SLEEPING: Plenty of Paducah B&Bs offer typical antique and artistic charm, but Escape B&B (escapebb.com; 270-442-3612), a couple of miles from downtown, is an interesting change of pace. The single-story brick home and seemingly dicey neighborhood don't inspire at first glance, but inside all is well - and with a movie theme to boot. Breakfast comes out of cellophane, but the place is clean, comfortable, the hosts are friendly, and all for $65 a night. All three rooms can be had for $150. Fox Briar Inn (foxbriarinn.com; 877-369-4661), housed in a wonderful old brick building, is downtown's most historic accommodation. The rooms essentially function as apartments.

DINING: Ask about Cynthia's (cynthiasristorante.com; 270-443-3319) and locals will say two things: It's great and it's expensive. The menu is full of classic offerings done dazzlingly right - meat, fish and pasta all fresh and prepared with care. Pastas, breads and desserts are all homemade. Kirchhoff's (kirchhoffsbakery.com; 270-442-7117), which has had a presence in town since 1873, serves an excellent lunch. Max's Brick Oven (270-575-3473) offers quality dinners, especially their brick oven-fired pizzas.

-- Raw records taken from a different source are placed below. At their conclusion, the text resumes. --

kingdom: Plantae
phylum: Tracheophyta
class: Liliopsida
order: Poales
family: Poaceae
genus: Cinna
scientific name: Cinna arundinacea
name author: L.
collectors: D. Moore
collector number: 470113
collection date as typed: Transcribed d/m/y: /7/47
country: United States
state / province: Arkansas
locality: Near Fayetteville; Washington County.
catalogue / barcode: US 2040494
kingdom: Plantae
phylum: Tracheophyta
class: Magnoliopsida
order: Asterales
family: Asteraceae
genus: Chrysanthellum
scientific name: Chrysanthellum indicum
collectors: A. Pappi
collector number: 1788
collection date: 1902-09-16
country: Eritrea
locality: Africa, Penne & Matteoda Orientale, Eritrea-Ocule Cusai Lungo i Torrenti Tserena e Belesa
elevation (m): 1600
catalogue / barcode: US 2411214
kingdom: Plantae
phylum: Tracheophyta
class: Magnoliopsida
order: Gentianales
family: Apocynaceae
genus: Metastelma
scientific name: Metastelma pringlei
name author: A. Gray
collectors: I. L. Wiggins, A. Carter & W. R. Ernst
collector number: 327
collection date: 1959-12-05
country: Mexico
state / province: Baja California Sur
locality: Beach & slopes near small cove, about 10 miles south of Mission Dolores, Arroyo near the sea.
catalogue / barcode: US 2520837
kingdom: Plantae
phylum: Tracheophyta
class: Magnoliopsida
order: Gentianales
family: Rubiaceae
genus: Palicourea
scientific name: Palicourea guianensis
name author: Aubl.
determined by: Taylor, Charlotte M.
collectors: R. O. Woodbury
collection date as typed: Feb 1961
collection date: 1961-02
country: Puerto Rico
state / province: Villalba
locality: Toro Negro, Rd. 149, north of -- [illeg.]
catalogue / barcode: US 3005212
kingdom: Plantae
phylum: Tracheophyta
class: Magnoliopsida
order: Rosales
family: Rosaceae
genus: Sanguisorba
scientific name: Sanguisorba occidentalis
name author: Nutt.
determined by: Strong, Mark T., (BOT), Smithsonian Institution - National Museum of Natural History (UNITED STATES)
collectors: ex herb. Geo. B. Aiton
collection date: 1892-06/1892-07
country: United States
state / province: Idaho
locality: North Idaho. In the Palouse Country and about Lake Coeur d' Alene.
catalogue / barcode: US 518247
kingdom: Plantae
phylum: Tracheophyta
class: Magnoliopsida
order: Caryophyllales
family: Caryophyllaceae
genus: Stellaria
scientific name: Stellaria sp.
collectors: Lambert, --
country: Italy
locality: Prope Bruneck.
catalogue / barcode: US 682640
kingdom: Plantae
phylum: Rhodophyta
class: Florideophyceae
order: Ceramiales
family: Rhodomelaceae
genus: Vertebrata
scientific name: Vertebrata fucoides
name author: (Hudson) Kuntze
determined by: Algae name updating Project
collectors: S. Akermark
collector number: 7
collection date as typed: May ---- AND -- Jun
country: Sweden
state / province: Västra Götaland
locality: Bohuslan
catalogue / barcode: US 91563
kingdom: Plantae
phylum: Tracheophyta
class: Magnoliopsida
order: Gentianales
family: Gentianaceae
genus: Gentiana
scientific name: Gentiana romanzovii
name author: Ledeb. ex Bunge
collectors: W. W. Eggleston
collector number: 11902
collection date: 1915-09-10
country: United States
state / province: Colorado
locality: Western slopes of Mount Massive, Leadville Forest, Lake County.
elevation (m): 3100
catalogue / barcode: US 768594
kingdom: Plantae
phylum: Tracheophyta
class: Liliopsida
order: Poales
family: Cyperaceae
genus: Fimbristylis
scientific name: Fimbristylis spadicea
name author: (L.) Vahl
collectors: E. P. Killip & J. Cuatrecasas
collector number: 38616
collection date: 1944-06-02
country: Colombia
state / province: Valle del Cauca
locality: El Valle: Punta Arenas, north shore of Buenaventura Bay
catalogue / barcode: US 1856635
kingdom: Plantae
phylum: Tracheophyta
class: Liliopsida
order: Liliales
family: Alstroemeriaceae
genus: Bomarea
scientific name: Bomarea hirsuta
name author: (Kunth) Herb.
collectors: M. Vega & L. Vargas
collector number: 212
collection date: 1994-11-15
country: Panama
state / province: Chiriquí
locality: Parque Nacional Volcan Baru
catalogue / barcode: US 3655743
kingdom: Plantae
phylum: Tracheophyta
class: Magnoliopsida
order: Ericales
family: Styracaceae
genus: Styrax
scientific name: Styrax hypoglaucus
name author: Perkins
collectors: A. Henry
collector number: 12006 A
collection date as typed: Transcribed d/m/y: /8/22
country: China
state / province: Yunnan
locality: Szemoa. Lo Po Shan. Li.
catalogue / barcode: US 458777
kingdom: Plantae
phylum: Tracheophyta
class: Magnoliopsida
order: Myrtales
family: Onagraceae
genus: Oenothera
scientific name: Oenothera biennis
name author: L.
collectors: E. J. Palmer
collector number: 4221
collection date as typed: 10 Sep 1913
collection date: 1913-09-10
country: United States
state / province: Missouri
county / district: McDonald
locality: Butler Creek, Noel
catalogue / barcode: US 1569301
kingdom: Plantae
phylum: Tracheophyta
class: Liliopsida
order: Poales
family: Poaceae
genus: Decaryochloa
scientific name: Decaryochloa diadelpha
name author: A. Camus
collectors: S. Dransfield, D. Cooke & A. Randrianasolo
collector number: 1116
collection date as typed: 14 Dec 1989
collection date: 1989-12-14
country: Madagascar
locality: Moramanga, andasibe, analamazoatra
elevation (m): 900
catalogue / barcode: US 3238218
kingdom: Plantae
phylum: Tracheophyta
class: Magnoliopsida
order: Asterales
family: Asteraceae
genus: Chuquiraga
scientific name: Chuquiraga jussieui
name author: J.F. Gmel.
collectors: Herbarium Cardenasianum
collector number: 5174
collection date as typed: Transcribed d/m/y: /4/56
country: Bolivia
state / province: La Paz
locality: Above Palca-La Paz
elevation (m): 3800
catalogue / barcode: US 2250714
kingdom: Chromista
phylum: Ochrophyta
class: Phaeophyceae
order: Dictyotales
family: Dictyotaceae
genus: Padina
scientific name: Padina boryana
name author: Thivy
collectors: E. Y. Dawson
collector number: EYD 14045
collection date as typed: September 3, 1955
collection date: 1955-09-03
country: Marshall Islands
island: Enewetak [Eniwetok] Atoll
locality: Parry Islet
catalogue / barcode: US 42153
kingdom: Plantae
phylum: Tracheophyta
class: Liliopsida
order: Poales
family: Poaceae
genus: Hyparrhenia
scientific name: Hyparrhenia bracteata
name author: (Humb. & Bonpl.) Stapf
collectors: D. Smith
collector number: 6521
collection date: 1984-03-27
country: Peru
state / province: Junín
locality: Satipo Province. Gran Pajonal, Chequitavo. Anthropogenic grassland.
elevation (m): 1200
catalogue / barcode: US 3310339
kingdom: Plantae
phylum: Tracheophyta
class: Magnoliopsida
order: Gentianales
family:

THINGS TO DO: The reborn Lowertown neighborhood has nearly 15 art galleries with artwork made mostly by residents who came to Paducah through the Artist Relocation Program. The Museum of the American Quilter's Society (quiltmuseum.org), which is in the process of renaming itself the National Quilt Museum, is actually a great time. The Yeiser Art Center (theyeiser.org), in the heart of downtown, is a small space dedicated to local artists and worth a visit.